Quarta-Feira: Serviços
Um outro dossiê importante das negociações comerciais é o comércio de serviços. De que trata? Daquilo que constitui presentemente o essencial das nossas economias e que faz parte do sector dito terciário: informática, consultoria, banca, seguros, distribuição, transportes, turismo, auxílios às empresas, etc. Os serviços são o sector mais dinâmico da economia europeia, represen-tando 2/3 do PIB europeu e 2/3 do emprego na Europa, ou seja, 110 milhões de postos de trabalho. Mas os serviços também são essenciais para a economia dos outros países, uma vez que representam aproximadamente 50% do PIB dos países em desenvolvimento. Um facto importante mas muito pouco conhecido é que entre os 40 primeiros exportadores mundiais de serviços, 15 são países em desenvolvimento.
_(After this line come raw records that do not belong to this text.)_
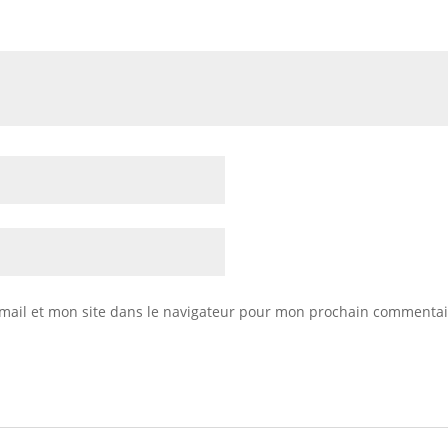
mail et mon site dans le navigateur pour mon prochain commentai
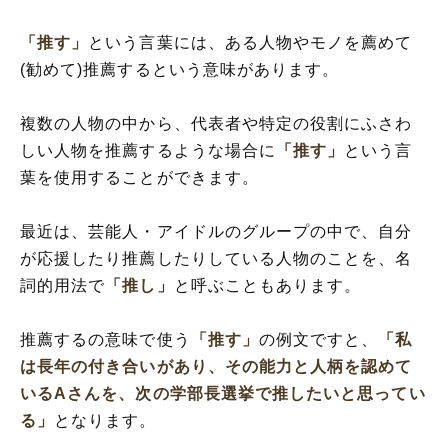
「推す」
という言葉には、ある人物やモノを薦めて
(勧めて)推薦するという意味があります。
複数の人物の中から、代表者や特定の役割にふさわ
しい人物を推薦するような場合に
「推す」
という言
葉を使用することができます。
最近は、芸能人・アイドルのグループの中で、自分
が応援したり推薦したりしている人物のことを、名
詞的用法で
「推し」
と呼ぶこともあります。
推薦するの意味で使う
「推す」
の例文ですと、
「私
は長年の付き合いがあり、その能力と人柄を認めて
いるAさんを、次の学部長選挙で推したいと思ってい
る」
となります。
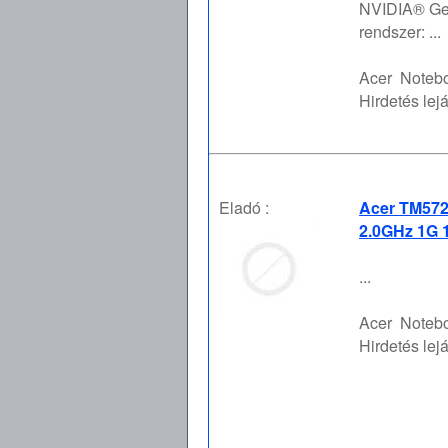
NVIDIA® Ge
rendszer: ...
Acer
Notebo
Hirdetés lejá
Eladó :
Acer TM572
2.0GHz 1G 1
...
Acer
Notebo
Hirdetés lejá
No entanto, a parte que os serviços ocupam no comércio internacional nem sempre reflecte o papel essencial e crescente que desempenham na economia mundial. A existência de diferentes barreiras à entrada continua a constituir um obstáculo para o comércio de serviços e a funcionar como um travão ao crescimento económico. A abertura desses mercados constitui uma pretensão premente dos países em desenvolvimento. Essa abertura deve ser enquadrada a fim de garantir simultaneamente o crescimento, a justiça e a solidariedade a nível mundial. No entanto, nem todos os serviços estão em causa. Recordo que, a UE excluiu das discussões os sectores da educação, da saúde e da cultura dado que fazem parte integrante do nosso modelo europeu de sociedade e não são mercadorias como as outras.